By Evan Grossman │Watchdog.org
The flawed formula Pennsylvania uses to fund its school districts forces some of its best and brightest to do more with less.
“We have one of the best districts in Pennsylvania, and we traditionally have one of the lowest costs,” John Bell, superintendent of the prudent Delaware Valley School District, said in a public hearing on funding issues related to enrollment and growth. “We do things right, and we don’t want that to come back to bite us.”
Pennsylvania school districts with dwindling enrollment numbers are, in some cases, taking more taxpayer money than some of the state’s most robust districts, according to testimony to the Basic Education Funding Reform Commission.
Funds are allocated disproportionately in part because of a policy that locks the districts into a system, which, some say, isn’t fair.
All schools get a minimum dollar amount that varies little from year to year, despite fluctuations in enrollment. Certain districts remain fat while the money could be better used in districts with greater needs.
The Education Funding Commission, a 15-member bipartisan team of state lawmakers, is tasked with finding a fairer formula to steer state aid. The commission has been barnstorming across Pennsylvania gathering information from experts that it will take back to the Legislature in 2015 to craft a new formula.
In East Stroudsburg this month, the commission heard testimony on funding issues related to enrollment and growth that present some of the more jagged obstacles in the way of a more balanced system going forward.
Bell told the commission that he hopes his mid-size district, in rural Pike County and received about $2,000 per pupil less than the state average, does not become “an unintended victim of the committee’s good intentions.”
A weighted student funding model would achieve a fairer distribution of state money, according to Nathan Benefield, vice president of policy analysis of the Commonwealth Foundation. State funding is poorly distributed to districts across Pennsylvania because of a “hold harmless” provision that guarantees a certain level of aid, no matter if enrollment is growing or in decline, he said.
“Hold harmless, which guarantees that a district receives no fewer state dollars than it did the previous year regardless of enrollment changes, has been remarkably unfair to growing school districts,” Benefield said. “The problem is now so severe that districts with declining enrollment receive more than three times the state funding per student than growing districts.”

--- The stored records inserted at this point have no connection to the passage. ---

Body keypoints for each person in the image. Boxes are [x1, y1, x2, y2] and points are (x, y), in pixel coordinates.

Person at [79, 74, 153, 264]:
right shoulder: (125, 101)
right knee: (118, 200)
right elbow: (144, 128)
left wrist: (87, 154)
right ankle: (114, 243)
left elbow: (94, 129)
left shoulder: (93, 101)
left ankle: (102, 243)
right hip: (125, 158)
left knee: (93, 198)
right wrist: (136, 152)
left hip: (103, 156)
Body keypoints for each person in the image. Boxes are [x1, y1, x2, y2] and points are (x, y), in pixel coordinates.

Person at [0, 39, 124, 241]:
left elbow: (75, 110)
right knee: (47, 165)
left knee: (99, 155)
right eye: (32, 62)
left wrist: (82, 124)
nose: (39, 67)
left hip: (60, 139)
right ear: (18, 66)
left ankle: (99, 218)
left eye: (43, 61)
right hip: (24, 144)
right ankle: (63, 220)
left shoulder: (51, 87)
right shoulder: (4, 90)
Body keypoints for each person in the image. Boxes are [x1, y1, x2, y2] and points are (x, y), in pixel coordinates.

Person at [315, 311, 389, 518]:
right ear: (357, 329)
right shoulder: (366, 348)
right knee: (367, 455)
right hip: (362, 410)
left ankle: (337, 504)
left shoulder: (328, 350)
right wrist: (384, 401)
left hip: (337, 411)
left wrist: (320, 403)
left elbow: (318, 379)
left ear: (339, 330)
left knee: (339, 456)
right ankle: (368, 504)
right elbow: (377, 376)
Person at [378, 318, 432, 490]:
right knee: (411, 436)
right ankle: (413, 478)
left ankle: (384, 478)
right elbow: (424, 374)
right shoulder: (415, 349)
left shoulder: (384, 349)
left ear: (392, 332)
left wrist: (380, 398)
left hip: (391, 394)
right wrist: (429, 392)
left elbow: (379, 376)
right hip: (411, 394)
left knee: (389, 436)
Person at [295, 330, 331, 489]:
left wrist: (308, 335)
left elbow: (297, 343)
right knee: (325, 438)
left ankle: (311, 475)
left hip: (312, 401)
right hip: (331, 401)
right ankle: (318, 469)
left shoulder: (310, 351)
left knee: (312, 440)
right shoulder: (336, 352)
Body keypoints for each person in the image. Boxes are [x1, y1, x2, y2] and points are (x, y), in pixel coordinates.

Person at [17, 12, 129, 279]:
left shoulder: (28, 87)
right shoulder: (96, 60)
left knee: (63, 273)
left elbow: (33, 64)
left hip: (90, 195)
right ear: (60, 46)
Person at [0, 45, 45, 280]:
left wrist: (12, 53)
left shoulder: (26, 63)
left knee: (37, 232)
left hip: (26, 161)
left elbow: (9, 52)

The average state revenue per student of the 20 fastest-shrinking districts in Pennsylvania is more than $9,000, while the average going to the 20 fastest-growing districts is just above $3,000 per year, according to the Commonwealth Foundation. Garnet Valley in Delaware County has experienced 119 percent growth since 1996 and receives $2,877 per pupil in state money. Perkiomen Valley in Montgomery County has seen 89 percent growth and is entitled to $2,826 per student, while schools in Cameron County, which have contracted by almost 40 percent in the same timeframe, are receiving more than $10,000 per student.

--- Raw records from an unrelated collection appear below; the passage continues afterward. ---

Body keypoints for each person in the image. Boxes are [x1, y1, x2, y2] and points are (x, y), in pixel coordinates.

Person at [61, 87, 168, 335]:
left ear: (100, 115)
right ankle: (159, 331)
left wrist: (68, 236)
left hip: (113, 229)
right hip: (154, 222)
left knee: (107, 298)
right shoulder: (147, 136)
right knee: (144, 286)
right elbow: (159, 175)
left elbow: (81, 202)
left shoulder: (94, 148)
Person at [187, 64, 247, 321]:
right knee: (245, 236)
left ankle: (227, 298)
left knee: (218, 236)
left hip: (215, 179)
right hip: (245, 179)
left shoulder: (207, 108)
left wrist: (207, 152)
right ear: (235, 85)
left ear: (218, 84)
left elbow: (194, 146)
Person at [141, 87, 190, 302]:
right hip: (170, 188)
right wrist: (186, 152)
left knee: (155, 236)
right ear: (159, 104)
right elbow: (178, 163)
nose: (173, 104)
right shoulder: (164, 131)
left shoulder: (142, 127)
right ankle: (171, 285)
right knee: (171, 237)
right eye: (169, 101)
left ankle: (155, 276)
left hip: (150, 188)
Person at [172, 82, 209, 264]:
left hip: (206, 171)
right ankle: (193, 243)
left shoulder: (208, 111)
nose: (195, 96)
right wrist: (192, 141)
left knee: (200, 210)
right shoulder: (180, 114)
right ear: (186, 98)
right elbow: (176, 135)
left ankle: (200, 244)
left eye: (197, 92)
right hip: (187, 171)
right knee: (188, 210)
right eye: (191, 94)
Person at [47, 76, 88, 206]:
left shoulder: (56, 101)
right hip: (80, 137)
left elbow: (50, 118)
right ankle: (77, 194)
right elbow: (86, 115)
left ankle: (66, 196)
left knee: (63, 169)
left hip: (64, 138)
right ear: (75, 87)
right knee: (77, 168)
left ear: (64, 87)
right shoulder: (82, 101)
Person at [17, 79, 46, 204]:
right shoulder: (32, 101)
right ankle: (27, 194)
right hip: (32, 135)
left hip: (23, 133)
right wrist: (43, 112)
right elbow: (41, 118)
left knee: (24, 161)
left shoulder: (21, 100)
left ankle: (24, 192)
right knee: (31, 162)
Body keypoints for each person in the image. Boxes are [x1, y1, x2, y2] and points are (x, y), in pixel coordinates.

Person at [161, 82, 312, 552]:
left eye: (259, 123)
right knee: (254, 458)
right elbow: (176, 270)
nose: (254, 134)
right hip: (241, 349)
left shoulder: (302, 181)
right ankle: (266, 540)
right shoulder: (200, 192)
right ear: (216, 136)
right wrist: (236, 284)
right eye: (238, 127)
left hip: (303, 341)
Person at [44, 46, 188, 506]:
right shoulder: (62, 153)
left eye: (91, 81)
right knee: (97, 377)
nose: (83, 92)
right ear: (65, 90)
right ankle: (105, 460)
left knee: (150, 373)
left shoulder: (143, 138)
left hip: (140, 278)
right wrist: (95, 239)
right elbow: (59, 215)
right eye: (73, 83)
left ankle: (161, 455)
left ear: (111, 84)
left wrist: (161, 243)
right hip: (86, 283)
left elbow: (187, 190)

John Scully,business administrator of the Garnet Valley School District, one of the fastest growing districts in the state that could be entitled to receive more funding without hold harmless, did not respond to requests for comment.
“State funds should follow the student, not be locked into a district,” Benefield said. “Weighted student funding provides a baseline per-pupil amount to all students, which would be increased for individual students based on their learning needs. For example, low-income students, English-language learners, those changing school districts, and other criteria could be used to allocate funding where it’s needed most.”

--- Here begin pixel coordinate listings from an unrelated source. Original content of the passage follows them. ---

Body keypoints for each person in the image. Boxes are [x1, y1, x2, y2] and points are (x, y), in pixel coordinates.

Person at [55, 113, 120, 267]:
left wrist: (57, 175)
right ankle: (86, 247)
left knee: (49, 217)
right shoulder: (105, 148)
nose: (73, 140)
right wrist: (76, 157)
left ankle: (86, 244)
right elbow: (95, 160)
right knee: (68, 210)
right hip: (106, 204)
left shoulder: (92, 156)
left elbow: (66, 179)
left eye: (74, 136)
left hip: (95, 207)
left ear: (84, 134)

In 2006, Bucks County Rep. Scott Petri began a study examining the issue of hold harmless funding and found inequities exist across the state, from the funding of roads to money going to school districts. The state uses outdated population statistics, and growing areas such as Bucks County got far less state funding per capita than the much more sparsely populated McKean County.
The trend continues. So while the Philadelphia School District has seen a 25 percent decline in enrollment since 2002, the district continues to receive a disproportionate amount of funding from growing districts.
Hold harmless helps to keep property taxes down in some parts of the state as it funds schools so local residents do not have to, but a solution to the imbalance in education funding is to base payments on a per-student formula.
State Sen.-elect Mario Scavello, R-Monroe/Northampton said, “It’s the only way to go. But if you go per student, you’ll have Philadelphia jumping up and down again because they’re getting cut.”
Like Petri argued eight years earlier, Scavello says hold harmless is flawed because it is based on Census numbers that may be inaccurate.
“You can’t just freeze funding at a 1990 Census for a period of time and expect areas of the state that have grown since that time to manage their school budgets. It’s just impossible,” he said. “And that’s what’s happened. The area that really gets me is Philadelphia, which claims that they are not getting enough money. They are getting funded at 1990 Census numbers and their school population is way, way down from those original numbers.”